● WHAT IS EXPECTED: Reproduce exactly, from the data that follows, the line with "0,1174 L 43,1254", the line with "<!-- legend -->", and every line that lies between them.

● INFORMATION GIVEN:
|---|
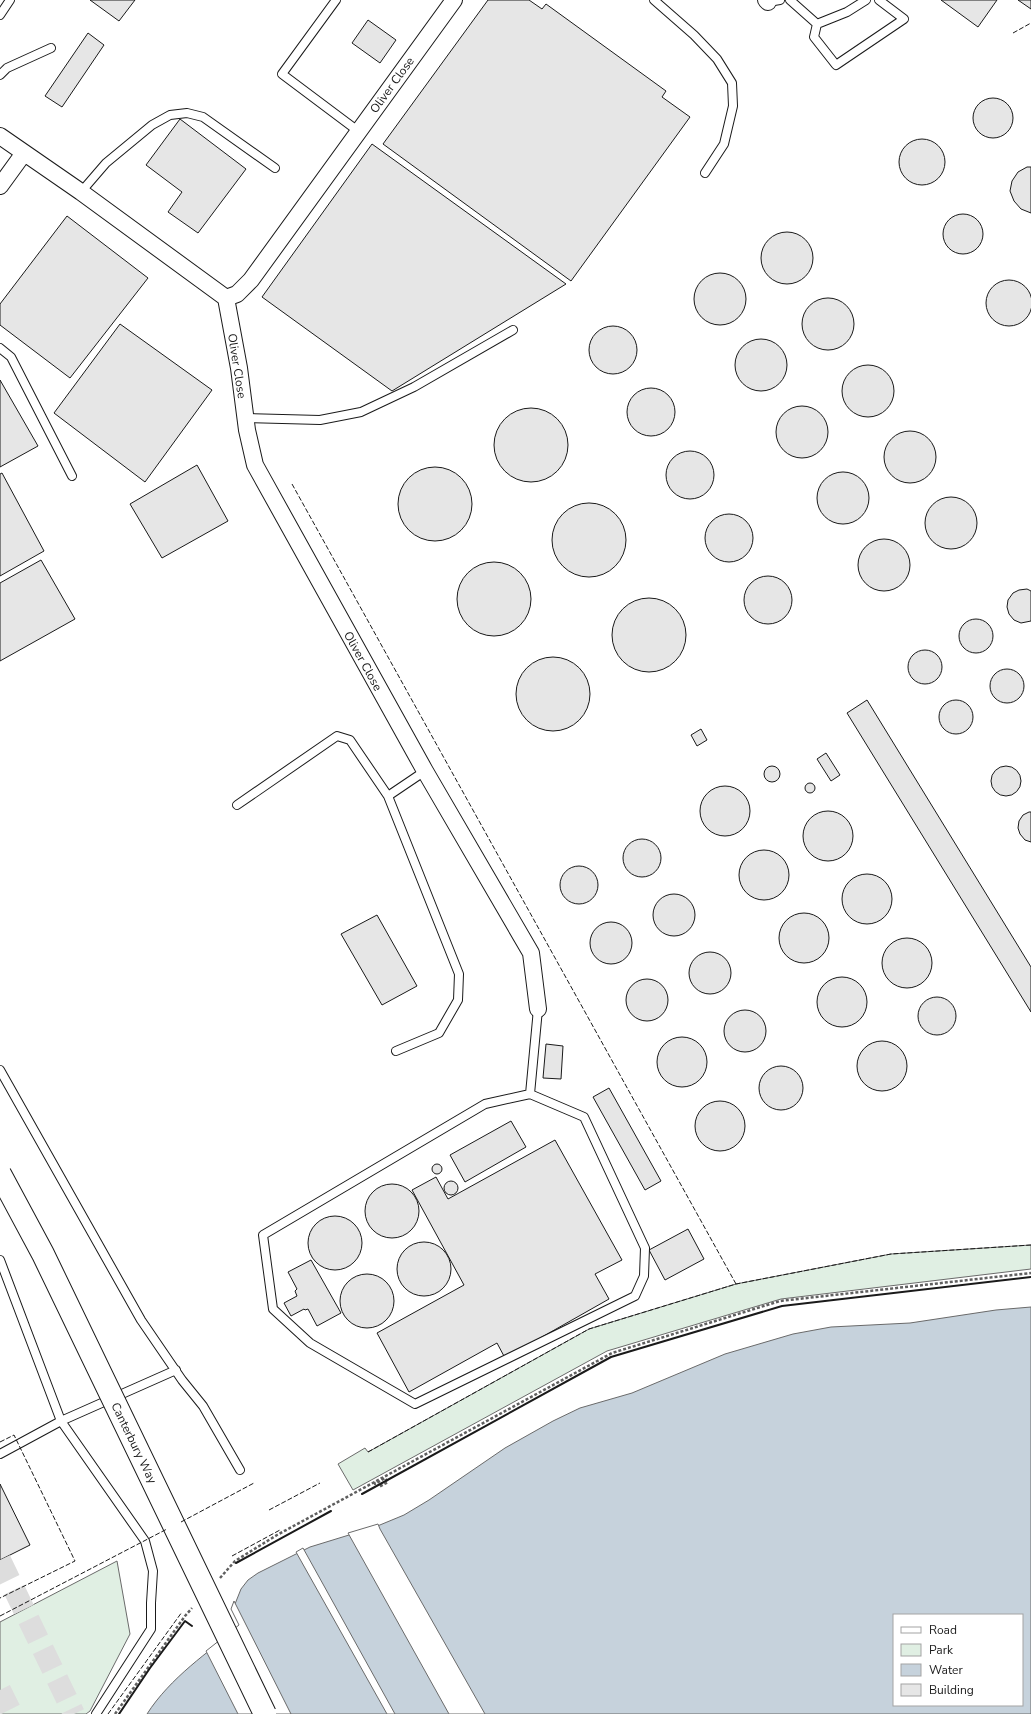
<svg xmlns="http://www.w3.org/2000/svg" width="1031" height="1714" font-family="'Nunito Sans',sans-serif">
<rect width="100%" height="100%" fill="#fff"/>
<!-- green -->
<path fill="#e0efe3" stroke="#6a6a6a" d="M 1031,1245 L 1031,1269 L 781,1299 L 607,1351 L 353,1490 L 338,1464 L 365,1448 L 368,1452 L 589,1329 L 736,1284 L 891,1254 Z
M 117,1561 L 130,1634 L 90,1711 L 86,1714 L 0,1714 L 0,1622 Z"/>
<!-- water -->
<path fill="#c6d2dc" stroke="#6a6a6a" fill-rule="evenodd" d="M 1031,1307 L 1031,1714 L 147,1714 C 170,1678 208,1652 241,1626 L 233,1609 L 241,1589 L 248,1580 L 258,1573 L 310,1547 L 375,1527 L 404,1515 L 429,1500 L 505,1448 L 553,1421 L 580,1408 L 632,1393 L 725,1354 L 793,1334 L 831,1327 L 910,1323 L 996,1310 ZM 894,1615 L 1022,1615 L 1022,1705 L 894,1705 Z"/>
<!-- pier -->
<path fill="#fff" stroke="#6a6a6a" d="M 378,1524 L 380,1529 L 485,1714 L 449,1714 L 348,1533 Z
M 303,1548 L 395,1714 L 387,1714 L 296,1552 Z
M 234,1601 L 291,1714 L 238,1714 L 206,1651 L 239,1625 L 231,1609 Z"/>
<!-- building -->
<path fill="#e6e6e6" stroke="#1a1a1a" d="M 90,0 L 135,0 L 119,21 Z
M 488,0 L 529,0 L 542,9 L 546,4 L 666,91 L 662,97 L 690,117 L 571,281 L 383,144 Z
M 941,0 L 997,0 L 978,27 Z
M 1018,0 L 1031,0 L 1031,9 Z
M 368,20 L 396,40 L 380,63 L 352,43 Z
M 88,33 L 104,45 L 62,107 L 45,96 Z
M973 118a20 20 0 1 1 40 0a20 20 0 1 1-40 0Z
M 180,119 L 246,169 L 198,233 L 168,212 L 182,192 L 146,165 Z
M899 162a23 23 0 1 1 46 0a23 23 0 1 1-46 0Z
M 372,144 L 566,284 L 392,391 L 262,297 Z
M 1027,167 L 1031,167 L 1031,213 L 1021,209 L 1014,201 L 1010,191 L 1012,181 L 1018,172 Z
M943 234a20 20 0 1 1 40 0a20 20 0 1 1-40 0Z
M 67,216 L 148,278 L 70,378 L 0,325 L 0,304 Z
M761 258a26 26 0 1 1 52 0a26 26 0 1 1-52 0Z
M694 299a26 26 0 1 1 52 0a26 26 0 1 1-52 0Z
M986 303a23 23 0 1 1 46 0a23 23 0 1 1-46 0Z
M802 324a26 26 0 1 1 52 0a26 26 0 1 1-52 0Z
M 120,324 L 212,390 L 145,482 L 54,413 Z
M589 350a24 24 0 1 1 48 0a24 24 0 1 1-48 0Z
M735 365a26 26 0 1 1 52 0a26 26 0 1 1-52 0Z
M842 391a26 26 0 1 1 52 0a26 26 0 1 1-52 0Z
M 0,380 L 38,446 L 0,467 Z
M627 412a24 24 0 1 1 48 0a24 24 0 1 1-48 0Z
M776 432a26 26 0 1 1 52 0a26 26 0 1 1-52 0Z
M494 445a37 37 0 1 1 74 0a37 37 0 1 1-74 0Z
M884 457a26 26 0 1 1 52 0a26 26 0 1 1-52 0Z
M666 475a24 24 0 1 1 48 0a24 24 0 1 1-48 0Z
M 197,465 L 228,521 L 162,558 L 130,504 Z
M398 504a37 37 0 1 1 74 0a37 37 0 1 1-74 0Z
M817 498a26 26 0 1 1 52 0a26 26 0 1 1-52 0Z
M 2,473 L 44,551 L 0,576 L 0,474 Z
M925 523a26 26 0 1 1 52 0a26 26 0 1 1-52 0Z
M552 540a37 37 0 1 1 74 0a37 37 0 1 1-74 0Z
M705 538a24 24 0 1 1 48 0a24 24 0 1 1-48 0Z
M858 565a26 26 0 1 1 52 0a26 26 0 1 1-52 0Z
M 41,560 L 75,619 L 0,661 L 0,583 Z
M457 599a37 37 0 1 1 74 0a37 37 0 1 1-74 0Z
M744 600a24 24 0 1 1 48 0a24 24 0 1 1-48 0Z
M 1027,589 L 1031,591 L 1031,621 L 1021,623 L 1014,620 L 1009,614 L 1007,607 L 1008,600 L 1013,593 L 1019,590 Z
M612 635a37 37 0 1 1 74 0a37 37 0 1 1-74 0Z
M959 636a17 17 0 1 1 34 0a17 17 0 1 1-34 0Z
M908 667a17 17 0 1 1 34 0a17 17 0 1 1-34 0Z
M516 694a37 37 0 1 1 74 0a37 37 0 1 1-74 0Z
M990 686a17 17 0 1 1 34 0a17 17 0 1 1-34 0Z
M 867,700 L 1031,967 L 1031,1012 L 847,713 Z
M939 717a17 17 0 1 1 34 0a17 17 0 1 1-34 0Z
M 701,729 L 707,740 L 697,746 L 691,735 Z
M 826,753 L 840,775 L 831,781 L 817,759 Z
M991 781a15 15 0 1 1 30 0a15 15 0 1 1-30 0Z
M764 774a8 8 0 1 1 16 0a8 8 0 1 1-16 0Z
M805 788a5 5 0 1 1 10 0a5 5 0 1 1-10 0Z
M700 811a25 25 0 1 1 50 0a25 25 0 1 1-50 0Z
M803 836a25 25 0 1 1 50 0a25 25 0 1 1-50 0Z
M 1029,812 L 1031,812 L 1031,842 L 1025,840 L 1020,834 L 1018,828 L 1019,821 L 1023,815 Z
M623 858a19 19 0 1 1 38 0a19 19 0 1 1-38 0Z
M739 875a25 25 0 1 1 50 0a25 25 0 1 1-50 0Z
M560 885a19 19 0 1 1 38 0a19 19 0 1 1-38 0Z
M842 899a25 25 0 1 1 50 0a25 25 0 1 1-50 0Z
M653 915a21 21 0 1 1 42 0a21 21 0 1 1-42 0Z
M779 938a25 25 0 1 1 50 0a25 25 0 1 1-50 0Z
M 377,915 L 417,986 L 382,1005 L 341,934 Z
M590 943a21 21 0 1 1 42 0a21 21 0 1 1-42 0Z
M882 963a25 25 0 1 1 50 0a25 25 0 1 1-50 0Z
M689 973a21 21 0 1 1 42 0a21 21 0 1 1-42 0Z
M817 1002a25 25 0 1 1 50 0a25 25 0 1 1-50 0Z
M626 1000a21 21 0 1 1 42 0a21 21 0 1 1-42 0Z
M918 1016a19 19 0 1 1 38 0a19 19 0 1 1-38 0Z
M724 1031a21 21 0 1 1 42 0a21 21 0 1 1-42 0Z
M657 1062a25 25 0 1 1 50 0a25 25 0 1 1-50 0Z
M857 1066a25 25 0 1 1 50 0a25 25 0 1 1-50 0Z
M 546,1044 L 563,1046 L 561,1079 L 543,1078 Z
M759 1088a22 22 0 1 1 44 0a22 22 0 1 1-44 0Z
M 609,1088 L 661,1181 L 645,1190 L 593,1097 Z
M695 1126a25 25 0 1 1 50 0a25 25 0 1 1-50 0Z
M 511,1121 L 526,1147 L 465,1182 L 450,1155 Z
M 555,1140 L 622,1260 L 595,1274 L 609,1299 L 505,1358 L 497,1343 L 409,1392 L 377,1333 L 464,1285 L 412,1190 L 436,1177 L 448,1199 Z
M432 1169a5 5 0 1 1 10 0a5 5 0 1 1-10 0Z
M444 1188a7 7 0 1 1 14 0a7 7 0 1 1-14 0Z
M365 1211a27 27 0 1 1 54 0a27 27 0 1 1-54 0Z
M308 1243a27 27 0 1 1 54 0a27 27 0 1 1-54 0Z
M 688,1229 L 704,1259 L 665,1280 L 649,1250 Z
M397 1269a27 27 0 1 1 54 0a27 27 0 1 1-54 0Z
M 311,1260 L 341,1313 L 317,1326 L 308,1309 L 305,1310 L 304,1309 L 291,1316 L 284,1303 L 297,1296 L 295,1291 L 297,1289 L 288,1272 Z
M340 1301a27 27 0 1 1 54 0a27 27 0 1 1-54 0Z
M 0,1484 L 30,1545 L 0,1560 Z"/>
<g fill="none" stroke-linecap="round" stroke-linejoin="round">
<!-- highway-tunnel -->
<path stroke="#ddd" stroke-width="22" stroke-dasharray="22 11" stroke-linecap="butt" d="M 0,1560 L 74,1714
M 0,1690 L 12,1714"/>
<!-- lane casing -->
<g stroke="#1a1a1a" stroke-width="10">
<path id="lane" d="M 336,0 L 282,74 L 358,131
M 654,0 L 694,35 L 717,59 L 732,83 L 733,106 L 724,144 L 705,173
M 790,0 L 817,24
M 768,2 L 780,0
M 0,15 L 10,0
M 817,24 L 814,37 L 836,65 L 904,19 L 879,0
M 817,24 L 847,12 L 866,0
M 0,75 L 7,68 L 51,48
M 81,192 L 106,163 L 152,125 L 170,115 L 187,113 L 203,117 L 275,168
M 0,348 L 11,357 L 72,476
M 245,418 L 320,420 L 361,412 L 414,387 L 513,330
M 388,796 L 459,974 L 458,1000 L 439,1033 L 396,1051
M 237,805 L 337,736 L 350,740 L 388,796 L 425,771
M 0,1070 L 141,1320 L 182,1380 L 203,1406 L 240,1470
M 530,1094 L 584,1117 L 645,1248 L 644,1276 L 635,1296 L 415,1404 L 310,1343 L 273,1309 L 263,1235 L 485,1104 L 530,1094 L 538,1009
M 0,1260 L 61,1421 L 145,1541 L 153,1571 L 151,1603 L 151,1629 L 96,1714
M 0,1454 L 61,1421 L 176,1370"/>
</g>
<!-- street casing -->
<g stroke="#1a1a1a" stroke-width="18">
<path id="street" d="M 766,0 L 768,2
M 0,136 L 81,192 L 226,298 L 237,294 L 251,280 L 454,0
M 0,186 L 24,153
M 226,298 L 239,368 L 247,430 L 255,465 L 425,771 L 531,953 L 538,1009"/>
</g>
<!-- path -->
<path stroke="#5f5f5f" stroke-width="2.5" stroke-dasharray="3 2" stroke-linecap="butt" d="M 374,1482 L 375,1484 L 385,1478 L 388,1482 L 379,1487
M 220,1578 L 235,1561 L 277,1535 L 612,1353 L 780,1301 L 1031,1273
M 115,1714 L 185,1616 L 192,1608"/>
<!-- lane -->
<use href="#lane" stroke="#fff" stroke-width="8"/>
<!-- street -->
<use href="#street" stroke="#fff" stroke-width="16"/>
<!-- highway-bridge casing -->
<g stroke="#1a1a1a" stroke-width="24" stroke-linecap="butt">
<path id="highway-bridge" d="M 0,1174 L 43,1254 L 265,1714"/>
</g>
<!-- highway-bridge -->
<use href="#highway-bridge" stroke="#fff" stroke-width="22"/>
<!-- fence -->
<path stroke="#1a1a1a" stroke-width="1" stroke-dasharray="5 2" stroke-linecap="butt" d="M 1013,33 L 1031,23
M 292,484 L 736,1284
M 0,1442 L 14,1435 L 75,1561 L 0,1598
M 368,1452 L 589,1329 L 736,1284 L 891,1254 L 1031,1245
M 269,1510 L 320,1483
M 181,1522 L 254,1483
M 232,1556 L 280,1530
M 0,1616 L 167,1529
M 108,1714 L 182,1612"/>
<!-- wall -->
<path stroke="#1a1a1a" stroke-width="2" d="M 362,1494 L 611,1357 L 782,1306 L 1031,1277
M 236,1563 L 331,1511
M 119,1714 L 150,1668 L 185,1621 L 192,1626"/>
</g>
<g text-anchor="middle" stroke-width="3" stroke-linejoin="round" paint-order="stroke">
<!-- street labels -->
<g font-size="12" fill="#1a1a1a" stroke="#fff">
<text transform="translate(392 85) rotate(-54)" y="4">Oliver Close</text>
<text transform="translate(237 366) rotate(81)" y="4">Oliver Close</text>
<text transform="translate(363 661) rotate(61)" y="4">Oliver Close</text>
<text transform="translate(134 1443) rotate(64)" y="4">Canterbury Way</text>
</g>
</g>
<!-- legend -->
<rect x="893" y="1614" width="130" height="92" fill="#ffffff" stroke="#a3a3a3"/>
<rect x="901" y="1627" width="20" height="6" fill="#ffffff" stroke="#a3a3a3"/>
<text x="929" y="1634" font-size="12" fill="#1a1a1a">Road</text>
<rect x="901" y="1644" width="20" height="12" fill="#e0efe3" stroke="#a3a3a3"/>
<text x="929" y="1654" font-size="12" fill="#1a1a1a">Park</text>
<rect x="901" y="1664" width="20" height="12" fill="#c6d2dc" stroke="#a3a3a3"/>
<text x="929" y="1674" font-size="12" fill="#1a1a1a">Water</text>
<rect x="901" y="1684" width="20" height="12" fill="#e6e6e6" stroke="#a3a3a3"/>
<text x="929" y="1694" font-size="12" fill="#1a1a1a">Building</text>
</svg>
|---|
● OUTPUT:
<path id="highway-bridge" d="M 0,1174 L 43,1254 L 265,1714"/>
</g>
<!-- highway-bridge -->
<use href="#highway-bridge" stroke="#fff" stroke-width="22"/>
<!-- fence -->
<path stroke="#1a1a1a" stroke-width="1" stroke-dasharray="5 2" stroke-linecap="butt" d="M 1013,33 L 1031,23
M 292,484 L 736,1284
M 0,1442 L 14,1435 L 75,1561 L 0,1598
M 368,1452 L 589,1329 L 736,1284 L 891,1254 L 1031,1245
M 269,1510 L 320,1483
M 181,1522 L 254,1483
M 232,1556 L 280,1530
M 0,1616 L 167,1529
M 108,1714 L 182,1612"/>
<!-- wall -->
<path stroke="#1a1a1a" stroke-width="2" d="M 362,1494 L 611,1357 L 782,1306 L 1031,1277
M 236,1563 L 331,1511
M 119,1714 L 150,1668 L 185,1621 L 192,1626"/>
</g>
<g text-anchor="middle" stroke-width="3" stroke-linejoin="round" paint-order="stroke">
<!-- street labels -->
<g font-size="12" fill="#1a1a1a" stroke="#fff">
<text transform="translate(392 85) rotate(-54)" y="4">Oliver Close</text>
<text transform="translate(237 366) rotate(81)" y="4">Oliver Close</text>
<text transform="translate(363 661) rotate(61)" y="4">Oliver Close</text>
<text transform="translate(134 1443) rotate(64)" y="4">Canterbury Way</text>
</g>
</g>
<!-- legend -->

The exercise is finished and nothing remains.